7 偏移量

代码地址:https://github.com/luslin1711/kafka_demo/tree/master/kafka_demo_07

一、同步与异步组合提交偏移量

一般情况下,针对偶尔出现的提交失败,不进行重试不会有太大问题,因为如果提交失败是因为临时原因导致的,那么后续的提交总会有成功的。但如果这是在关闭消费者前的最后一次提交,就要确保能够提交成功

因此,在消费者关闭前一般会组合使用commitAsync() 与commitSync()

public void run() {
        KafkaConsumer<String, String> consumer = new KafkaConsumer<>(properties, new StringDeserializer(), new StringDeserializer());
        try {
            consumer.subscribe(Collections.singletonList(topic));
            while (true) {
                ConsumerRecords<String, String> records = consumer.poll(Duration.ofMillis(100));
                if (records.isEmpty()) continue;
                System.out.println("recordsLen: " + records.count());
                for ( ConsumerRecord <String, String> record : records ) {
                    System.out.println("threadId: " + Thread.currentThread().getName() +" ,groupId: " + groupId +", partition: " + record.partition());
                }
                consumer.commitAsync();
            }
        } catch (WakeupException E) {
            // 忽略异常,关闭消费者
        } catch (Exception e) {
            e.printStackTrace();
        }finally {
            try {
                consumer.commitSync();
            } finally {
                consumer.close();
            }
        }
    }

如果一切正常,我们使用consumer.commitAsync()方法来提交。这样速度更快,而且即使这次提交失败,下次提交也可能会成功

如果直接关闭消费者,那就没有所谓的“下一次提交”了。使用consumer.commitSync()方法会一直重试,直到提交成功或者发生无法恢复的错误

二、提交特定的偏移量

提交偏移量的频率与处理消息批次的频率是一样的。但如果想要更频繁地提交该怎么办?如果poll方法返回了一大批数据,为了避免再均衡导致重复处理整批消息,想要在批次中间提交该怎么办?这种情况无法通过commitAsync()进行提交,因为它只会提交 最后一个偏移量,而此时该批次里的消息还没有处理完。

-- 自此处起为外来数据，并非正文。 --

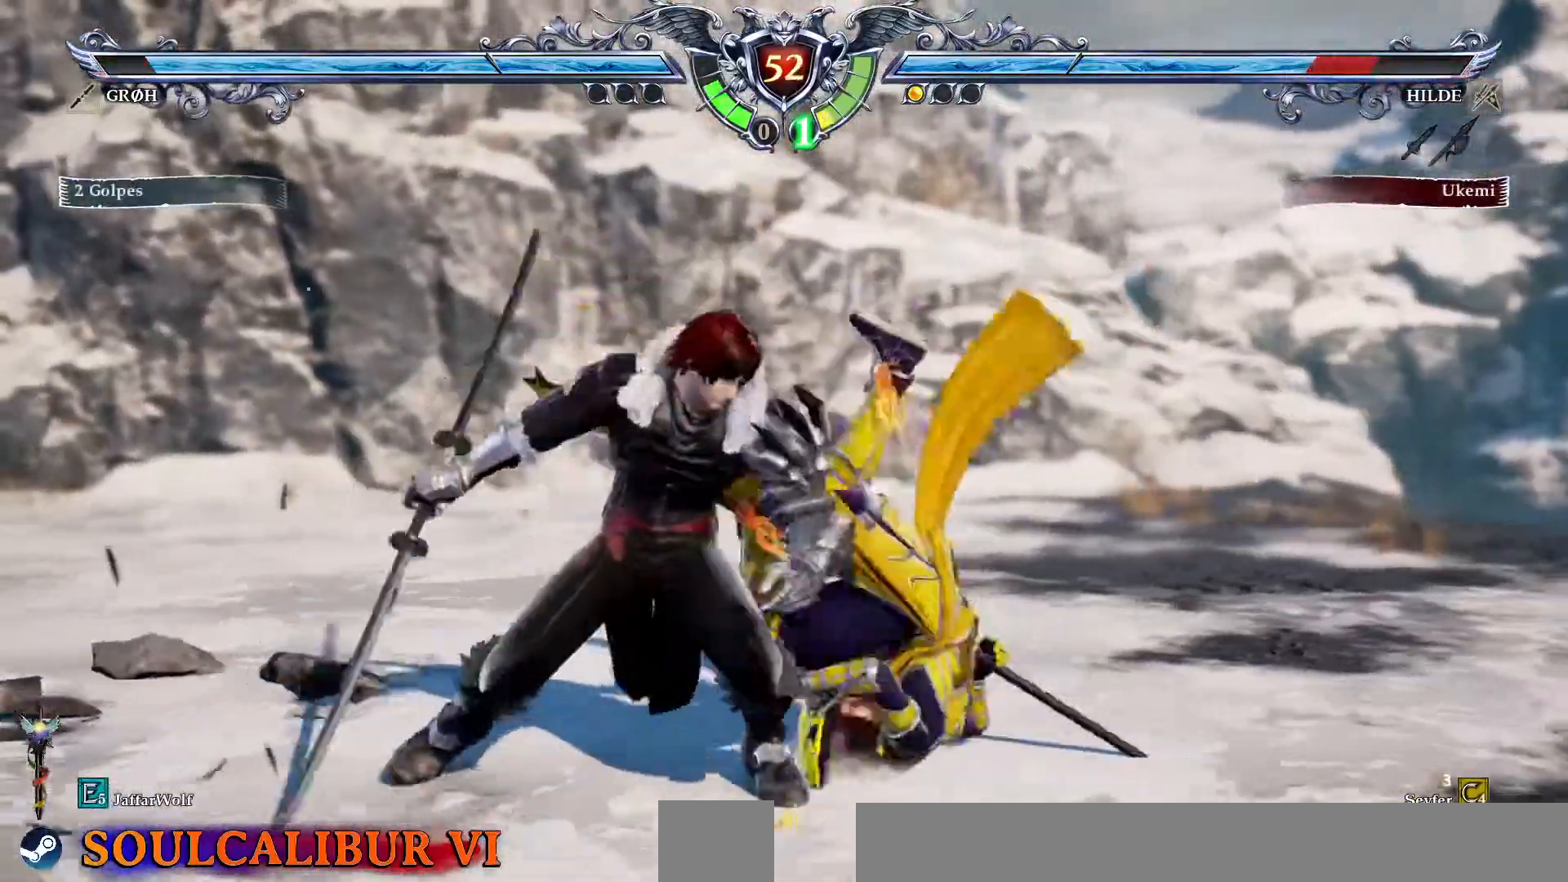
Gameplay with a controller (PlayStation layout); each line is a JSON object with the inputs held at the frame after it (dt_ms = milliseconds from this image to that frame). "events" lists button and stick changes between this image and that frame as [ms after this image, input, new state], when the widget could be followed in between. Not read: L1 L3 R1 R3.
{"dt_ms": 500, "buttons": ["CROSS", "DPAD_DOWN"], "events": [[50, "CROSS", "up"], [117, "CROSS", "down"], [233, "CROSS", "up"], [300, "CROSS", "down"]]}
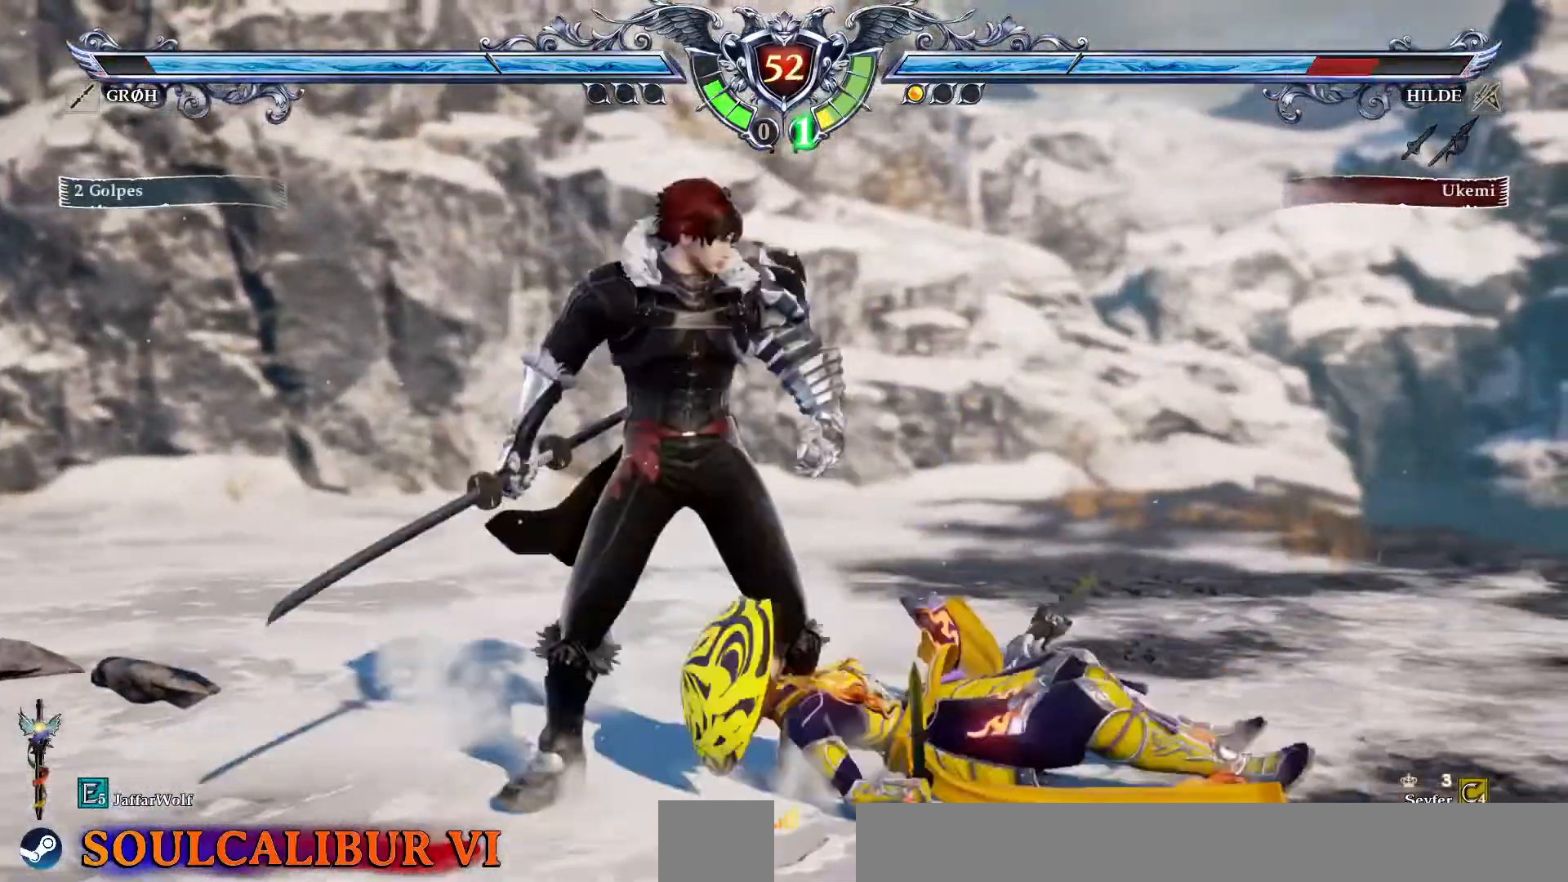
{"dt_ms": 1000, "buttons": []}
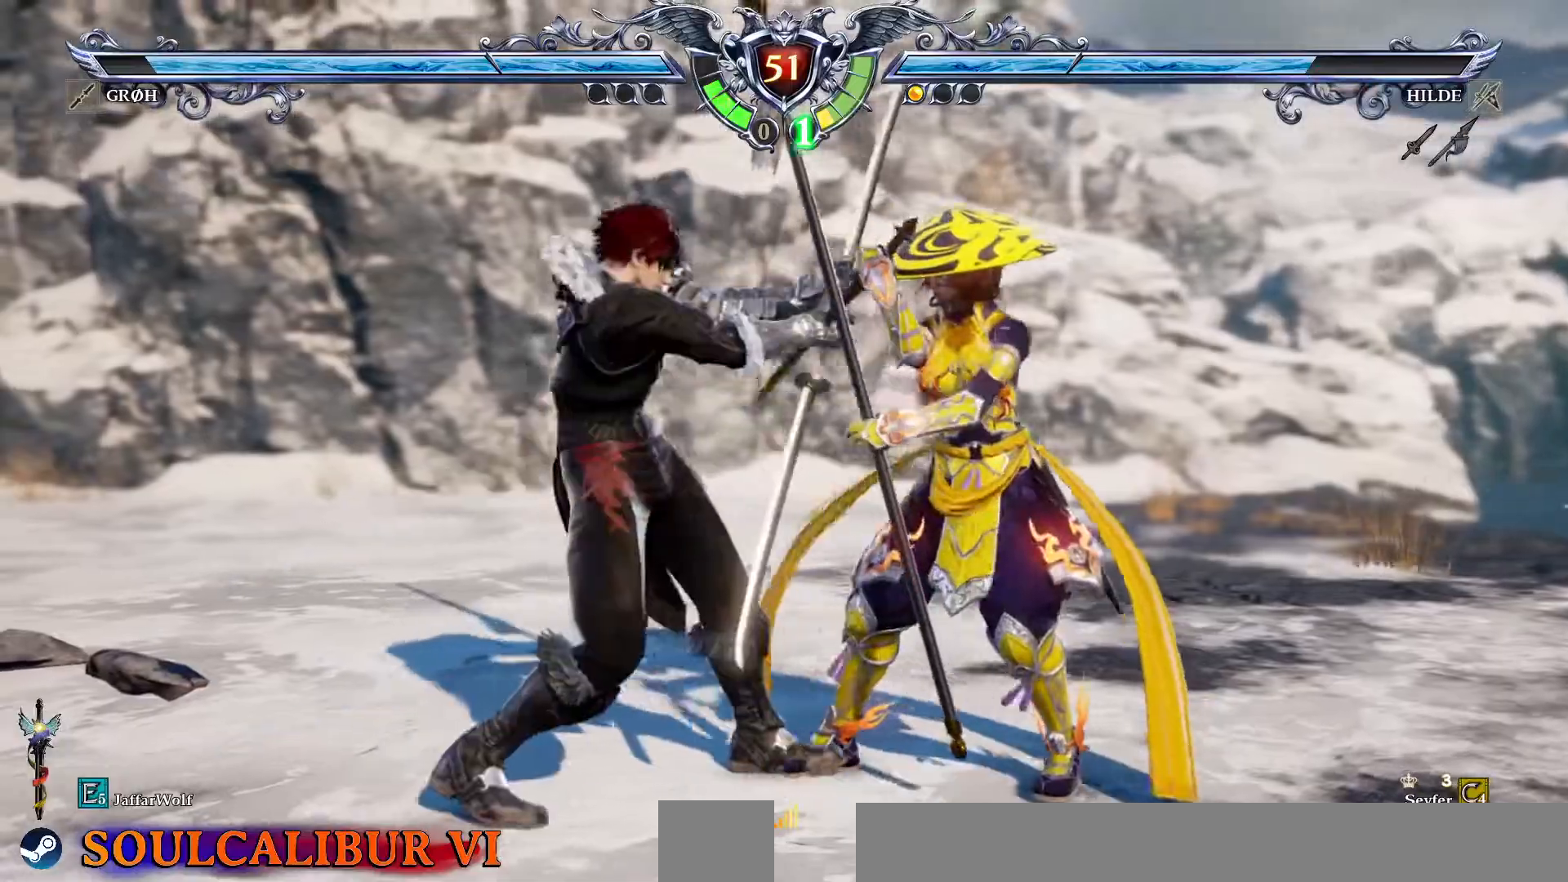
{"dt_ms": 500, "buttons": [], "events": [[17, "TRIANGLE", "down"], [117, "TRIANGLE", "up"], [183, "TRIANGLE", "down"], [267, "TRIANGLE", "up"]]}
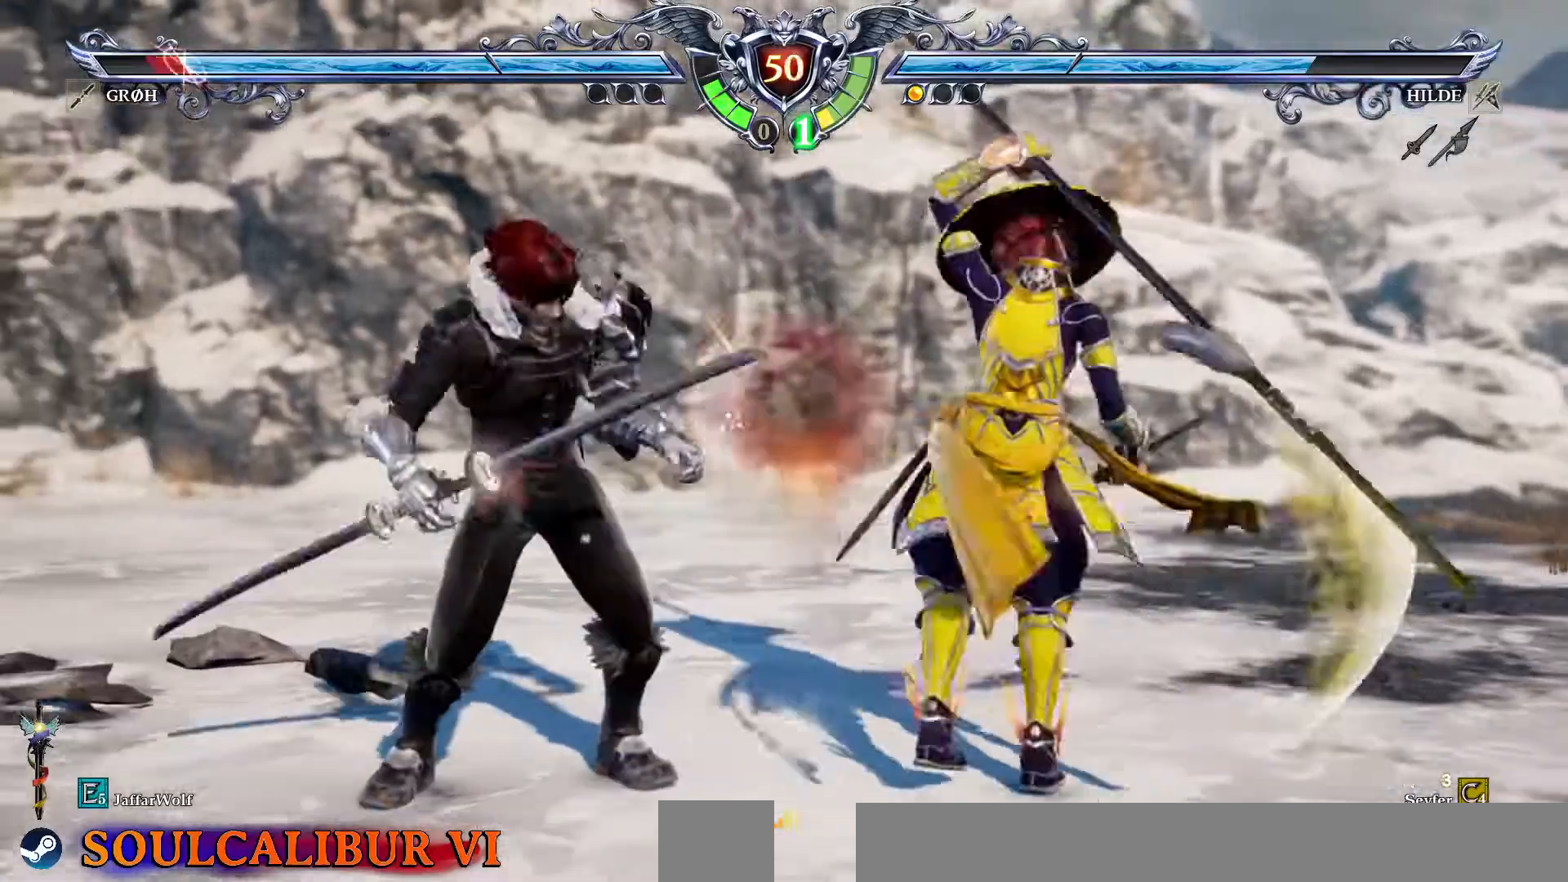
{"dt_ms": 500, "buttons": [], "events": [[150, "CROSS", "down"], [317, "CROSS", "up"]]}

可以在commitAsync()时传入希望提交的分区和偏移量的map

import org.apache.kafka.clients.consumer.ConsumerRecord;
import org.apache.kafka.clients.consumer.ConsumerRecords;
import org.apache.kafka.clients.consumer.KafkaConsumer;
import org.apache.kafka.clients.consumer.OffsetAndMetadata;
import org.apache.kafka.common.TopicPartition;
import org.apache.kafka.common.errors.WakeupException;
import org.apache.kafka.common.serialization.StringDeserializer;

import java.time.Duration;
import java.util.Collections;
import java.util.HashMap;
import java.util.Map;
import java.util.Properties;


public class Consumer implements Runnable{


    protected String groupId;
    protected String topic;
    protected Properties properties;
    private Map<TopicPartition, OffsetAndMetadata> currentOffsets = new HashMap<>();
    public Consumer(String groupId, String topic) {
        this.groupId = groupId;
        this.topic = topic;
        this.properties = getProperties();

    }
    protected Properties getProperties() {
        Properties props = new Properties();
        props.put("bootstrap.servers", "localhost:9092");
        props.put("group.id", groupId);       // 组id,同一组下共享offset
        props.put("enable.auto.commit", "false");   // 关闭自动提交
        props.put("fetch.min.bytes", "512");        // 指定从服务器获取的最小字节数
        props.put("fetch.max.wait.ms", "100");      // 等待时间。在服务器数据不足fetch.min.bytes时, 达到时间也会返回
        props.put("auto.offset.reset", "latest"); // 在offset 失效的情况下,earliest表示从起始位置开始读取分区记录。  latest 表示从最新记录读取(在消费者启动后)
        return props;
    }

    public void run() {
        KafkaConsumer<String, String> consumer = new KafkaConsumer<>(properties, new StringDeserializer(), new StringDeserializer());
        int count = 0;
        try {
            consumer.subscribe(Collections.singletonList(topic));
            while (true) {
                ConsumerRecords<String, String> records = consumer.poll(Duration.ofMillis(100));
                if (records.isEmpty()) continue;
                System.out.println("recordsLen: " + records.count());
                for ( ConsumerRecord <String, String> record : records ) {
                    System.out.println("threadId: " + Thread.currentThread().getName() +" ,groupId: " + groupId +", partition: " + record.partition());
                    count++;
                    currentOffsets.put(new TopicPartition(record.topic(), record.partition()), new OffsetAndMetadata(record.offset() + 1, "no medata"));
                    if (count % 10 == 0) {
                        consumer.commitAsync(currentOffsets, null);
                    }
                }
                consumer.commitAsync();
            }
        } catch (WakeupException E) {
            // 忽略异常,关闭消费者
        } catch (Exception e) {
            e.printStackTrace();
        }finally {
            try {
                consumer.commitSync();
            } finally {
                consumer.close();
            }
        }

    }

    public static void main(String[] args) {
        new Consumer("06", "topic06").run();
    }
}

三、从特定偏移量开始处理记录

如果想从分区的起始位置开始读取消息,或者直接跳到分区的末尾读取消息,可以使用 seekToBeginning(Collection< TopicPartition> partitions) 和 seekToEnd(Collection< TopicPartition> partitions)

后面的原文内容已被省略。